*About this task*. Rewrite the rows that begin at the line containing "laboratoires chinois —" and end after the line containing "et les régimes", replacing "marchés" with "pays" and keeping everything else the same.

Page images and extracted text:
··········
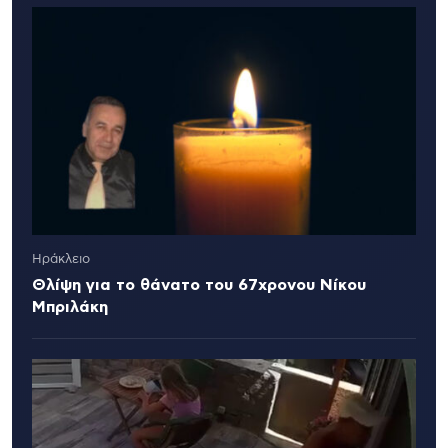
Ηράκλειο
Θλίψη για το θάνατο του 67χρονου Νίκου
Μπριλάκη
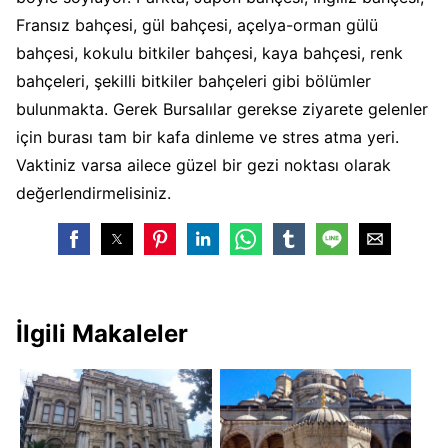
Fransız bahçesi, gül bahçesi, açelya-orman gülü
bahçesi, kokulu bitkiler bahçesi, kaya bahçesi, renk
bahçeleri, şekilli bitkiler bahçeleri gibi bölümler
bulunmakta. Gerek Bursalılar gerekse ziyarete gelenler
için burası tam bir kafa dinleme ve stres atma yeri.
Vaktiniz varsa ailece güzel bir gezi noktası olarak
değerlendirmelisiniz.
İlgili Makaleler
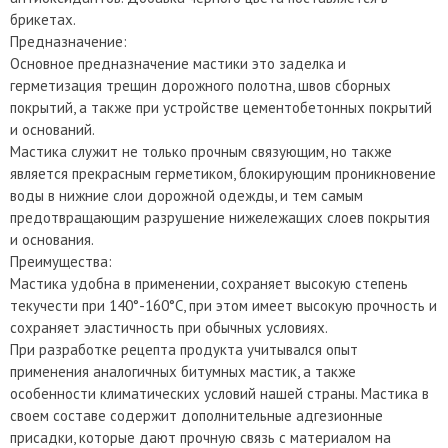
брикетах.
Предназначение:
Основное предназначение мастики это заделка и
герметизация трещин дорожного полотна, швов сборных
покрытий, а также при устройстве цементобетонных покрытий
и оснований.
Мастика служит не только прочным связующим, но также
является прекрасным герметиком, блокирующим проникновение
воды в нижние слои дорожной одежды, и тем самым
предотвращающим разрушение нижележащих слоев покрытия
и основания.
Преимущества:
Мастика удобна в применении, сохраняет высокую степень
текучести при 140°-160°С, при этом имеет высокую прочность и
сохраняет эластичность при обычных условиях.
При разработке рецепта продукта учитывался опыт
применения аналогичных битумных мастик, а также
особенности климатических условий нашей страны. Мастика в
своем составе содержит дополнительные адгезионные
присадки, которые дают прочную связь с материалом на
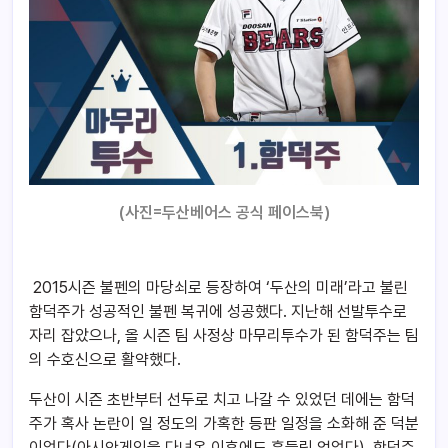
(사진=두산베어스 공식 페이스북)
2015시즌 불펜의 마당쇠로 등장하여 ‘두산의 미래’라고 불린
함덕주가 성공적인 불펜 복귀에 성공했다. 지난해 선발투수로
자리 잡았으나, 올 시즌 팀 사정상 마무리투수가 된 함덕주는 팀
의 수호신으로 활약했다.
두산이 시즌 초반부터 선두로 치고 나갈 수 있었던 데에는 함덕
주가 혹사 논란이 일 정도의 가혹한 등판 일정을 소화해 준 덕분
이었다(아시안게임을 다녀온 이후에도 흔들림 없었다). 함덕주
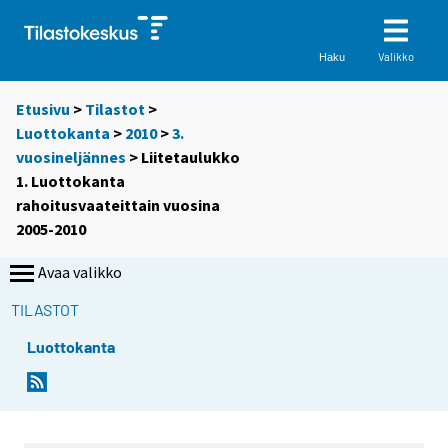
Valikko
Haku
Etusivu
>
Tilastot
>
Luottokanta
>
2010
>
3.
vuosineljännes
> Liitetaulukko
1. Luottokanta
rahoitusvaateittain vuosina
2005-2010
Avaa valikko
TILASTOT
Luottokanta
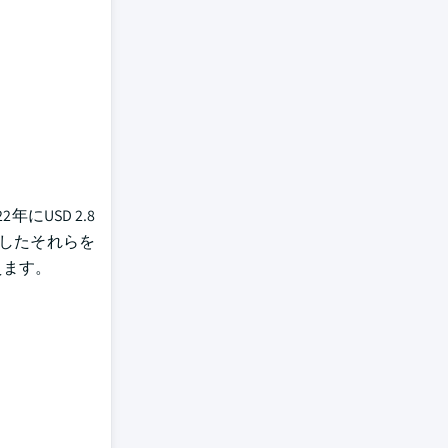
USD 2.8
したそれらを
えます。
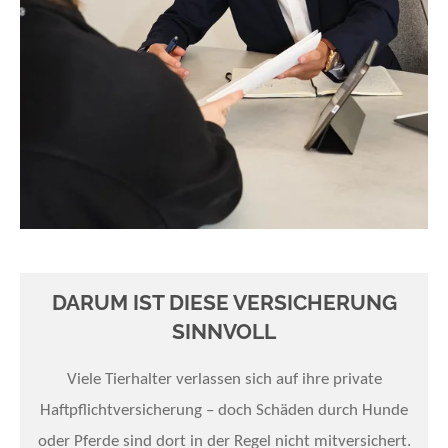
DARUM IST DIESE VERSICHERUNG
SINNVOLL
Viele Tierhalter verlassen sich auf ihre private
Haftpflichtversicherung – doch Schäden durch Hunde
oder Pferde sind dort in der Regel nicht mitversichert.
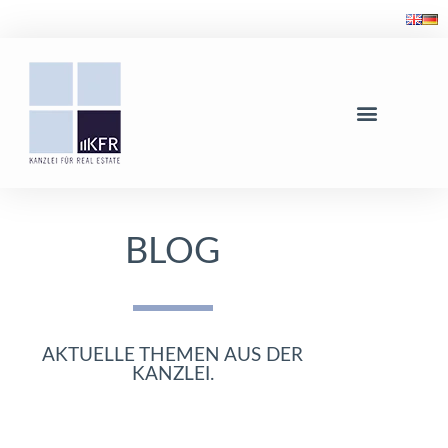
BLOG
AKTUELLE THEMEN AUS DER
KANZLEI.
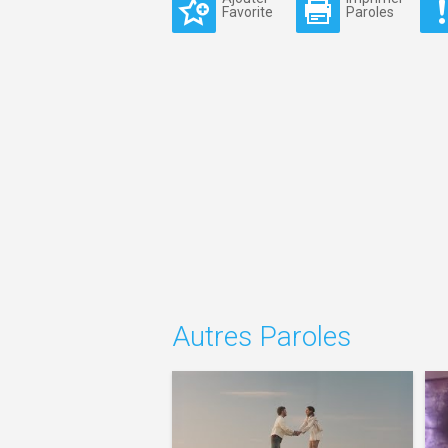
Favorite
Paroles
Autres Paroles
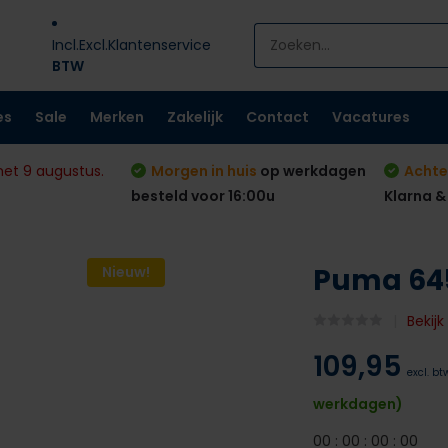
Incl.
Excl.
Klantenservice
BTW
es
Sale
Merken
Zakelijk
Contact
Vacatures
met 9 augustus.
Morgen in huis
op werkdagen
Achte
besteld voor 16:00u
Klarna &
Puma 645
Nieuw!
Bekij
109,95
excl. bt
werkdagen)
0
0
:
0
0
:
0
0
:
0
0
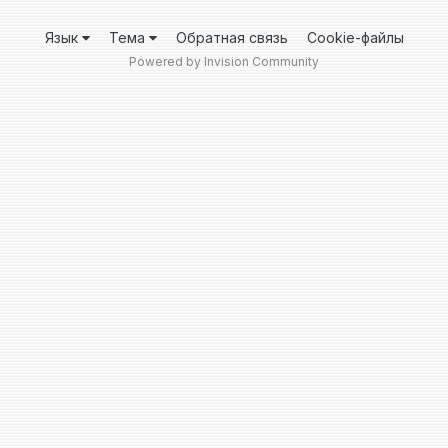
Язык
Тема
Обратная связь
Cookie-файлы
Powered by Invision Community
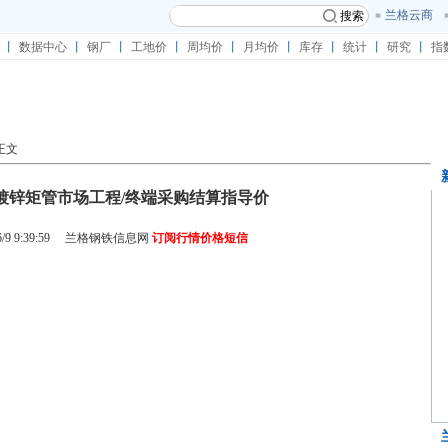
兰格云商
搜索
丨
数据中心
丨
钢厂
丨
工地价
丨
周均价
丨
月均价
丨
库存
丨
统计
丨
研究
丨
指
正文
09海口镀锌矩管市场工程/终端采购结算指导价
9 9:39:59
兰格钢铁信息网
订阅行情价格短信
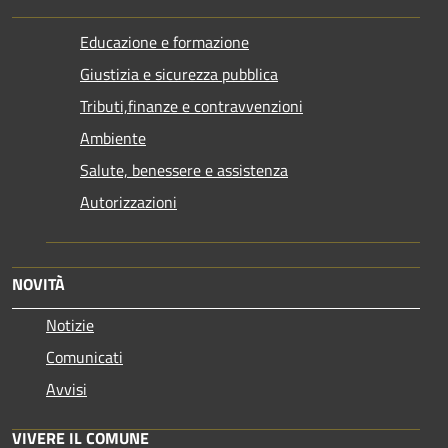
Educazione e formazione
Giustizia e sicurezza pubblica
Tributi,finanze e contravvenzioni
Ambiente
Salute, benessere e assistenza
Autorizzazioni
NOVITÀ
Notizie
Comunicati
Avvisi
VIVERE IL COMUNE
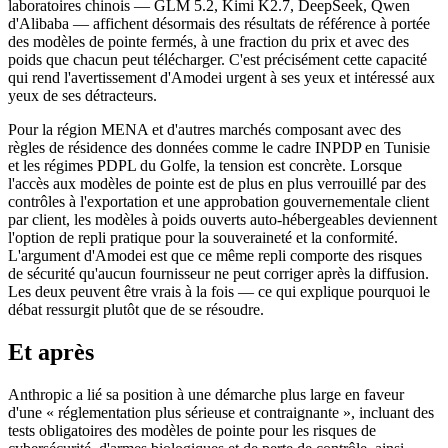
laboratoires chinois — GLM 5.2, Kimi K2.7, DeepSeek, Qwen
d'Alibaba — affichent désormais des résultats de référence à portée
des modèles de pointe fermés, à une fraction du prix et avec des
poids que chacun peut télécharger. C'est précisément cette capacité
qui rend l'avertissement d'Amodei urgent à ses yeux et intéressé aux
yeux de ses détracteurs.
Pour la région MENA et d'autres marchés composant avec des
règles de résidence des données comme le cadre INPDP en Tunisie
et les régimes PDPL du Golfe, la tension est concrète. Lorsque
l'accès aux modèles de pointe est de plus en plus verrouillé par des
contrôles à l'exportation et une approbation gouvernementale client
par client, les modèles à poids ouverts auto-hébergeables deviennent
l'option de repli pratique pour la souveraineté et la conformité.
L'argument d'Amodei est que ce même repli comporte des risques
de sécurité qu'aucun fournisseur ne peut corriger après la diffusion.
Les deux peuvent être vrais à la fois — ce qui explique pourquoi le
débat ressurgit plutôt que de se résoudre.
Et après
Anthropic a lié sa position à une démarche plus large en faveur
d'une « réglementation plus sérieuse et contraignante », incluant des
tests obligatoires des modèles de pointe pour les risques de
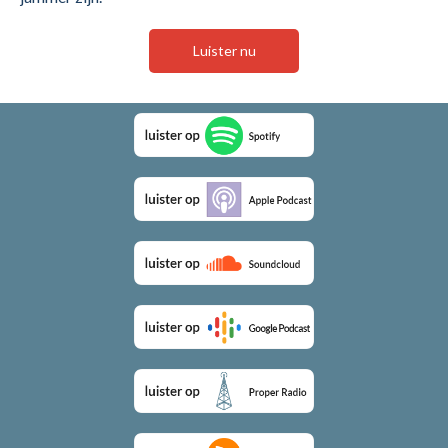
Luister nu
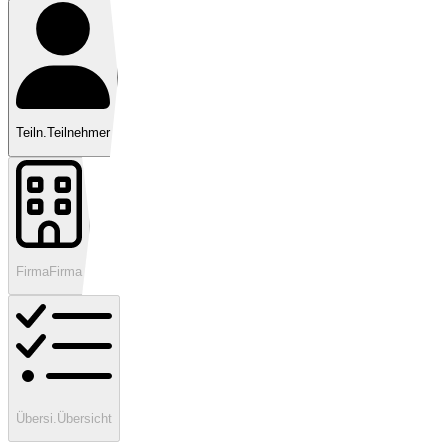
Teiln.
Teilnehmer
Firma
Firma
Übersi.
Übersicht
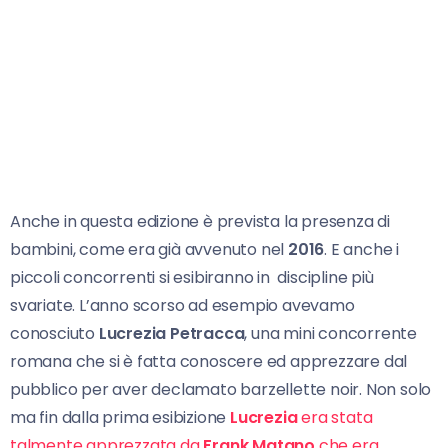
Anche in questa edizione è prevista la presenza di
bambini, come era già avvenuto nel
2016
. E anche i
piccoli concorrenti si esibiranno in discipline più
svariate. L’anno scorso ad esempio avevamo
conosciuto
Lucrezia Petracca
, una mini concorrente
romana che si è fatta conoscere ed apprezzare dal
pubblico per aver declamato barzellette noir. Non solo
ma fin dalla prima esibizione
Lucrezia
era stata
talmente apprezzata da
Frank Matano
che era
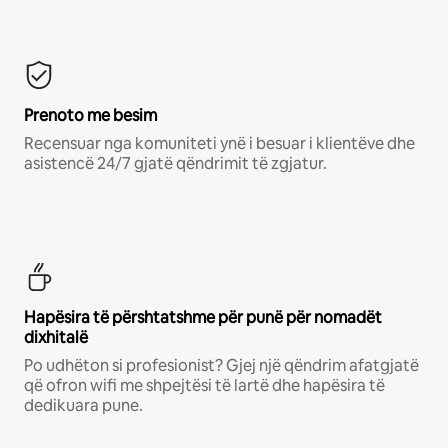
Prenoto me besim
Recensuar nga komuniteti ynë i besuar i klientëve dhe
asistencë 24/7 gjatë qëndrimit të zgjatur.
Hapësira të përshtatshme për punë për nomadët
dixhitalë
Po udhëton si profesionist? Gjej një qëndrim afatgjatë
që ofron wifi me shpejtësi të lartë dhe hapësira të
dedikuara pune.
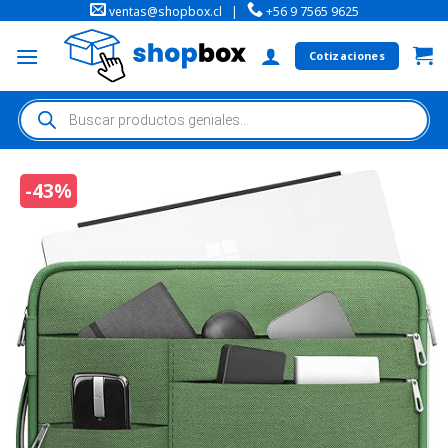
ventas@shopbox.cl
|
+56 9 7565 9625
Cotizaciones
-43%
··········
*Solution*.
laboratoires chinois — GLM 5.2, Kimi K2.7, DeepSeek, Qwen
d'Alibaba — affichent désormais des résultats de référence à portée
des modèles de pointe fermés, à une fraction du prix et avec des
poids que chacun peut télécharger. C'est précisément cette capacité
qui rend l'avertissement d'Amodei urgent à ses yeux et intéressé aux
yeux de ses détracteurs.
Pour la région MENA et d'autres pays composant avec des
règles de résidence des données comme le cadre INPDP en Tunisie
et les régimes PDPL du Golfe, la tension est concrète. Lorsque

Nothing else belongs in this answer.